April 1 brought unexpected turbulence to the altcoin and memecoin sectors, with a number of lesser-known tokens experiencing steep declines — some plunging by more than 50% within minutes. Despite the chaos, the broader cryptocurrency market, led by Bitcoin, remained largely unaffected.
ACT Token Nosedives Nearly 60% in Under an Hour
One of the hardest-hit assets was Act I The AI Prophecy (ACT), a cryptocurrency tied to an artificial intelligence-themed project. The token tumbled by 58%, falling from $0.19 to $0.08 in under 60 minutes, slashing nearly $96 million off its market capitalization, per CoinMarketCap figures.
This sudden plunge wasn’t isolated. It mirrored broader declines across the altcoin space, with tokens like sudeng (HIPPO), CZ’s Dog (BROCCOLI), Kishu Inu (KISHU), DeXe (DEXE), and dForce (DF) also facing sharp sell-offs.

Act I Responds to Market Fallout
In response to the steep decline, the team behind Act I issued a public statement via X, acknowledging the situation and assuring investors that they are actively working to understand and resolve the issue.

“Our team is actively investigating and working collaboratively with all relevant parties to address this matter,” the message stated. They also mentioned that a formal response strategy is already in the works in collaboration with trusted partners.
Binance Leverage Adjustment Tied to Whale Liquidation
Blockchain analytics firm Lookonchain offered one possible explanation: Binance modified leverage and margin settings for various altcoin pairs — including ACT — on April 1. This triggered significant liquidations, including a massive $3.79 million position at a price point of $0.1877.

# [PROBLEMS TO WORK ON]
1: In the article on the April 1 altcoin drop, copy the passage from "Binance Leverage Adjustment" up to and including "point of $0.1877.".
2: Translate this sentence from the article on the April 1 altcoin drop into Spanish: "Despite the chaos, the broader cryptocurrency market, led by Bitcoin, remained largely unaffected."
3: According to the article on the April 1 altcoin drop, what was the ACT token's starting price and what price did it fall to?

# [DATA PROVIDED]
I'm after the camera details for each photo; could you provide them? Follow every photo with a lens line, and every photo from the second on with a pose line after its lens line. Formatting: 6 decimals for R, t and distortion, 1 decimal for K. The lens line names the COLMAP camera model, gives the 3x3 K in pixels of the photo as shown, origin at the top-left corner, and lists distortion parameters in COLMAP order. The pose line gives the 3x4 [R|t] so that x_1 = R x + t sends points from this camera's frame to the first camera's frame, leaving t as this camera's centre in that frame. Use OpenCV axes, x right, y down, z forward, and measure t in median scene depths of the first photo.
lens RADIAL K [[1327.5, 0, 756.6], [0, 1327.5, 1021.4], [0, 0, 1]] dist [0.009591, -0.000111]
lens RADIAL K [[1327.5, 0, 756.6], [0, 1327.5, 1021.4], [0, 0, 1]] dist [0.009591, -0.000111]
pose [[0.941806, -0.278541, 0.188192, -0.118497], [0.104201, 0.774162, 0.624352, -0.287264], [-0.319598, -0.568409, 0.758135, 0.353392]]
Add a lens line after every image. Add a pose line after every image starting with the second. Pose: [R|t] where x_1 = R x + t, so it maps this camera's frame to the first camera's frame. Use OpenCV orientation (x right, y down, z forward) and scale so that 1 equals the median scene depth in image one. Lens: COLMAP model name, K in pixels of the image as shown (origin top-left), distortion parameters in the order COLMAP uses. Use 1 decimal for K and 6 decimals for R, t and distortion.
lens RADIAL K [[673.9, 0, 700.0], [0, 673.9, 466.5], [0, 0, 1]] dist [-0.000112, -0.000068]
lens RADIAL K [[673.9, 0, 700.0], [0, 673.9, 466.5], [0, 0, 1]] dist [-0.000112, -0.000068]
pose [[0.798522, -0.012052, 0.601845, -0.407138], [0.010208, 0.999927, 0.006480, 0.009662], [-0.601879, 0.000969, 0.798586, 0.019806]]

# [TASK-BY-TASK RESULTS]
1:
Binance Leverage Adjustment Tied to Whale Liquidation
Blockchain analytics firm Lookonchain offered one possible explanation: Binance modified leverage and margin settings for various altcoin pairs — including ACT — on April 1. This triggered significant liquidations, including a massive $3.79 million position at a price point of $0.1877.

2: A pesar del caos, el mercado de criptomonedas en general, encabezado por Bitcoin, en gran medida no se vio afectado.

3: It fell from $0.19 to $0.08.